U.S. CISA warned that four vulnerabilities in Versa, Zimbra, Vite, and the eslint-config-prettier/Prettier toolchain are being actively exploited and have been added to the agency’s KEV catalog. Agencies must apply fixes or mitigations — or stop using affected products — by February 12, 2026, while details about exploitation activity and any ransomware use remain unknown. #VersaConcerto #eslint-config-prettier
Keypoints
- CISA reports active exploitation of four vulnerabilities impacting Versa, Zimbra, Vite, and eslint-config-prettier.

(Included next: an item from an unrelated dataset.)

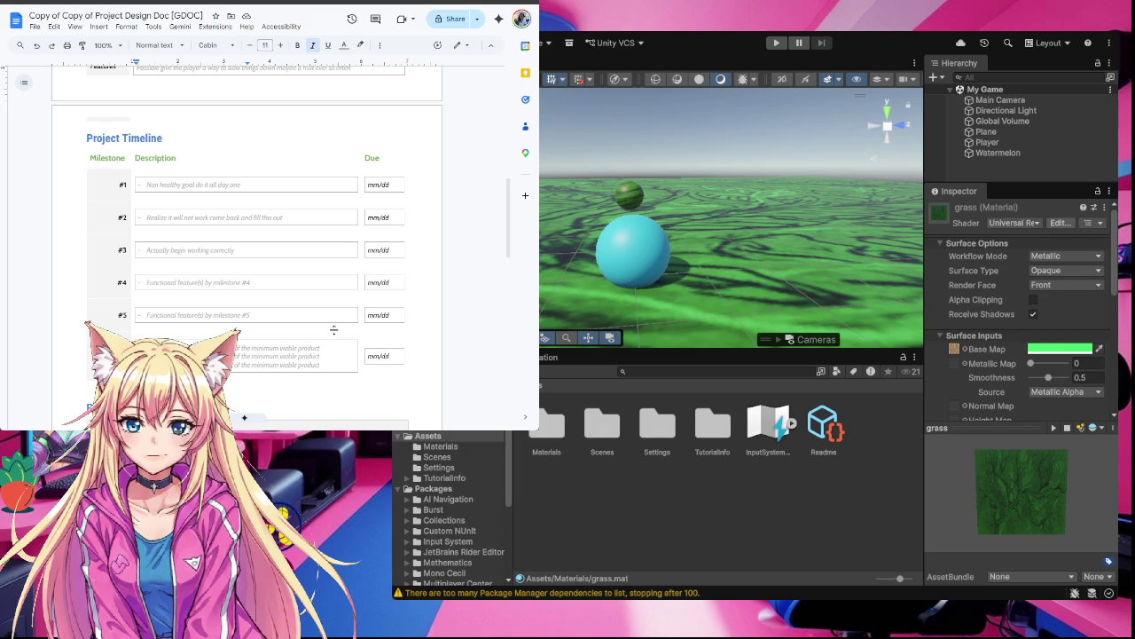
{"action": "scroll", "coordinate": [334, 329], "scroll_direction": "up", "scroll_amount": 7}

- CVE-2025-31125 is a high-severity improper access control issue that exposes non-allowed files on exposed dev instances and has been patched in multiple versions.
- CVE-2025-34026 is a critical authentication bypass in Versa Concerto caused by a Traefik reverse proxy misconfiguration, affecting Concerto 12.1.2 through 12.2.0 and fixed after disclosure.
- CVE-2025-54313 stems from a supply-chain compromise of eslint-config-prettier where hijacked npm packages executed a malicious install.js that dropped node-gyp.dll to steal npm tokens.
- CISA added the flaws to its KEV catalog and requires federal agencies to remediate or stop using affected products by February 12, 2026; exploitation details and ransomware links are unknown.